Compare the Lopez’s situation to that of the Ayalas some time ago when they were in the President’s crosshairs over a number of questionable actions of Manila Water. That situation went from President Duterte loudly and publicly threatening to expropriate the company to the issues being quickly forgotten, because the Ayalas obviously know how to apply pragmatism when necessary — have a quiet, frank discussion with the President, and make an accommodation (in this case, a tie-up with equally savvy businessman Enrique Razon, with whom the Ayalas have a cordial relationship) that both resolves his grievances and protects the business’s fundamental assets. What it cost the Ayalas in doing that is a mere pittance in the long run, especially when compared with the damage an irritated President Duterte possessing an obedient Congress and no grasp of subtlety could do.
If it had just been the (legitimate) complaint President Duterte had against ABS-CBN for taking his money and not broadcasting his campaign commercials, then maybe the Lopez clan could have stood their ground. If that was all there was to it, the only real counterpunch President Duterte could have thrown would have been a lawsuit as a private individual. However, the old saying, “Those who live in glass houses shouldn’t throw stones” applies here.

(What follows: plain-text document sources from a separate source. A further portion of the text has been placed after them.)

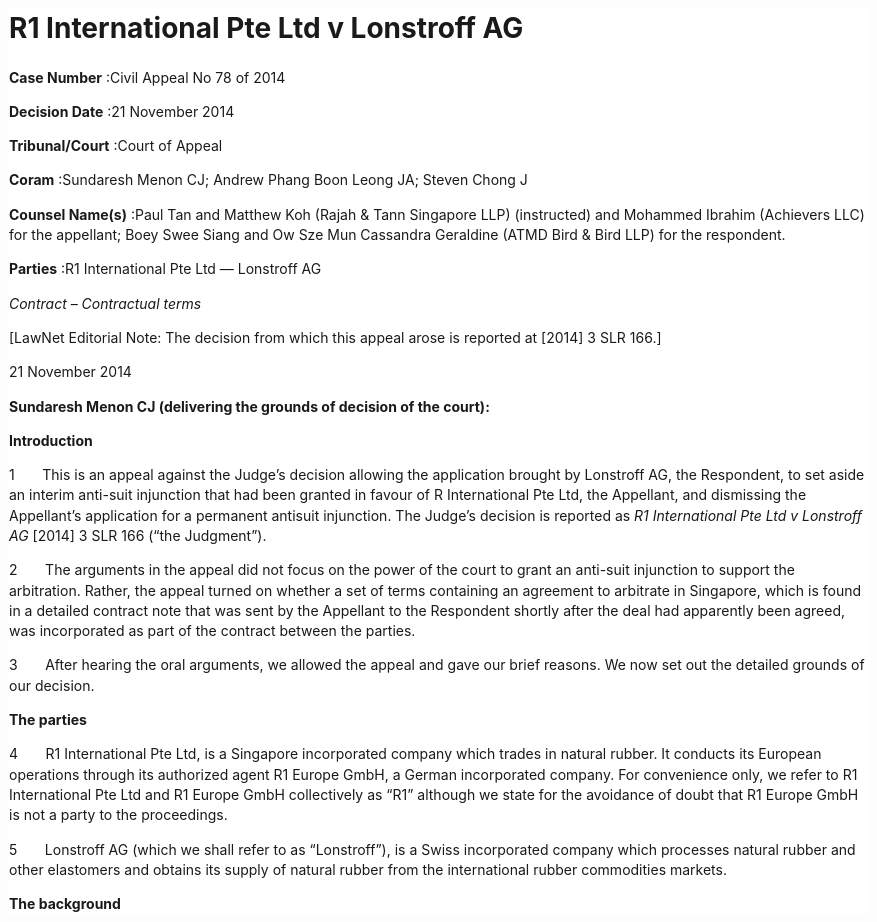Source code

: # R1 International Pte Ltd v Lonstroff AG 



**Case Number** :Civil Appeal No 78 of 2014 

**Decision Date** :21 November 2014 

**Tribunal/Court** :Court of Appeal 

**Coram** :Sundaresh Menon CJ; Andrew Phang Boon Leong JA; Steven Chong J 

**Counsel Name(s)** :Paul Tan and Matthew Koh (Rajah & Tann Singapore LLP) (instructed) and Mohammed Ibrahim (Achievers LLC) for the appellant; Boey Swee Siang and Ow Sze Mun Cassandra Geraldine (ATMD Bird & Bird LLP) for the respondent. 

**Parties** :R1 International Pte Ltd — Lonstroff AG 

_Contract_ – _Contractual terms_ 

[LawNet Editorial Note: The decision from which this appeal arose is reported at <span class="citation">[2014] 3 SLR 166</span>.] 

21 November 2014 

**Sundaresh Menon CJ (delivering the grounds of decision of the court):** 

**Introduction** 

1       This is an appeal against the Judge’s decision allowing the application brought by Lonstroff AG, the Respondent, to set aside an interim anti-suit injunction that had been granted in favour of R International Pte Ltd, the Appellant, and dismissing the Appellant’s application for a permanent antisuit injunction. The Judge’s decision is reported as _R1 International Pte Ltd v Lonstroff AG_ <span class="citation">[2014] 3 SLR 166</span> (“the Judgment”). 

2       The arguments in the appeal did not focus on the power of the court to grant an anti-suit injunction to support the arbitration. Rather, the appeal turned on whether a set of terms containing an agreement to arbitrate in Singapore, which is found in a detailed contract note that was sent by the Appellant to the Respondent shortly after the deal had apparently been agreed, was incorporated as part of the contract between the parties. 

3       After hearing the oral arguments, we allowed the appeal and gave our brief reasons. We now set out the detailed grounds of our decision. 

**The parties** 

4       R1 International Pte Ltd, is a Singapore incorporated company which trades in natural rubber. It conducts its European operations through its authorized agent R1 Europe GmbH, a German incorporated company. For convenience only, we refer to R1 International Pte Ltd and R1 Europe GmbH collectively as “R1” although we state for the avoidance of doubt that R1 Europe GmbH is not a party to the proceedings. 

5       Lonstroff AG (which we shall refer to as “Lonstroff”), is a Swiss incorporated company which processes natural rubber and other elastomers and obtains its supply of natural rubber from the international rubber commodities markets. 


**The background**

They already knew their broadcast franchise was nearing expiration at that point and should have taken a hard look at what other vulnerabilities might be exposed in the course of the inevitable scrutiny that would come when they sought a renewal.

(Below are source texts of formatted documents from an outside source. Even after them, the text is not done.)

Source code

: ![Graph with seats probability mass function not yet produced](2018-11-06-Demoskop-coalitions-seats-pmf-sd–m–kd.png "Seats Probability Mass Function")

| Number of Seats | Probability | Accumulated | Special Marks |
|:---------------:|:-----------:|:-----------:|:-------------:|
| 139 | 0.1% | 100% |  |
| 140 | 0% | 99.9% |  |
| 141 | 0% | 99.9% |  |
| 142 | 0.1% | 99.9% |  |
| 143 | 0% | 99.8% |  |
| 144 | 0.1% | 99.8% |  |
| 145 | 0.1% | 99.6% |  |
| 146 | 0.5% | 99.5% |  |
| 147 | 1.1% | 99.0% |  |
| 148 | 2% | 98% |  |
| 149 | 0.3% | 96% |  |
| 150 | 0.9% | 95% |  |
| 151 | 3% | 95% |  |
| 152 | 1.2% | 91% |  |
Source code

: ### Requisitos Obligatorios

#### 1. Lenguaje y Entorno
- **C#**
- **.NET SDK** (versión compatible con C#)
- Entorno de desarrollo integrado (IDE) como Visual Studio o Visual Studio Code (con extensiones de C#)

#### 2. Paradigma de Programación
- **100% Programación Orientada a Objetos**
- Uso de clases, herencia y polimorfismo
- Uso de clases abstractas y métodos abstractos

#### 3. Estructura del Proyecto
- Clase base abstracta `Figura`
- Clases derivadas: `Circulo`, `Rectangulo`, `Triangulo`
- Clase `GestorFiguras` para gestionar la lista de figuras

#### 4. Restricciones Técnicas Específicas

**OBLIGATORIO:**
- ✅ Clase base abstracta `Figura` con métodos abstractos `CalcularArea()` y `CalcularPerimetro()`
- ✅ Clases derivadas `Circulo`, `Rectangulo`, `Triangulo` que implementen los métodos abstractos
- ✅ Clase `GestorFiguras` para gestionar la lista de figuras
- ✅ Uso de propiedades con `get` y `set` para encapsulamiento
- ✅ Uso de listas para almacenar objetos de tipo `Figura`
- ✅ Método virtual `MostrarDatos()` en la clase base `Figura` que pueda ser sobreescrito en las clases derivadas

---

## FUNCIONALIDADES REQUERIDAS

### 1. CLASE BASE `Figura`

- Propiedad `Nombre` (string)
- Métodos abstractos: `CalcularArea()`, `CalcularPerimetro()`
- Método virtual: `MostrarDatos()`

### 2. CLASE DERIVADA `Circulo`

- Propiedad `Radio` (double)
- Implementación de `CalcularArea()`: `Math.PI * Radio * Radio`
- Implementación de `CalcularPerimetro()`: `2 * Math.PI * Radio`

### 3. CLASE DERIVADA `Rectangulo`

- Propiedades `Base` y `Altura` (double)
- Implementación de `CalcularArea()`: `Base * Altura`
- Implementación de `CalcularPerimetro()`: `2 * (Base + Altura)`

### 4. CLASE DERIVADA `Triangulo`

Instead, they inexplicably decided to overlook that — or are perhaps too incompetent to understand that basic precept of risk management — and put all their money on betting that they were too big to fail. The appeal to sentiment, the mistaken belief that public clamor would convince lawmakers that the Vice Ganda freakshow and Noli De Castro shouting tabloid-level headlines about pickpockets and car crashes were somehow national treasures that no one would dare deny the people was obviously wrong. It wasn’t even close, as it turned out.
The fate of ABS-CBN was deserved, if only to convince other business magnates that the banana republic perspective towards management that worked 30 years ago is not going to cut it anymore. To reinforce that lesson, what the government should do now, in answer to the calls from various parties that it should “take responsibility” for ABS-CBN’s displaced workers, is stand on the company to make certain that every one of its 11,000 or so workers — about 2,600 regular employees and the rest being contractual labor — are given proper compensation and other separation benefits (if applicable — not all of them will actually lose their jobs, given that ABS-CBN can still operate in a slightly diminished form) in exact accordance with the law.
As a parting thought, if there is anything to be said in mild favor of ABS-CBN, this entire sorry episode has revealed the basic irrationality of the concept of the “legislative franchise.” That, however, is an issue to take up in another discussion.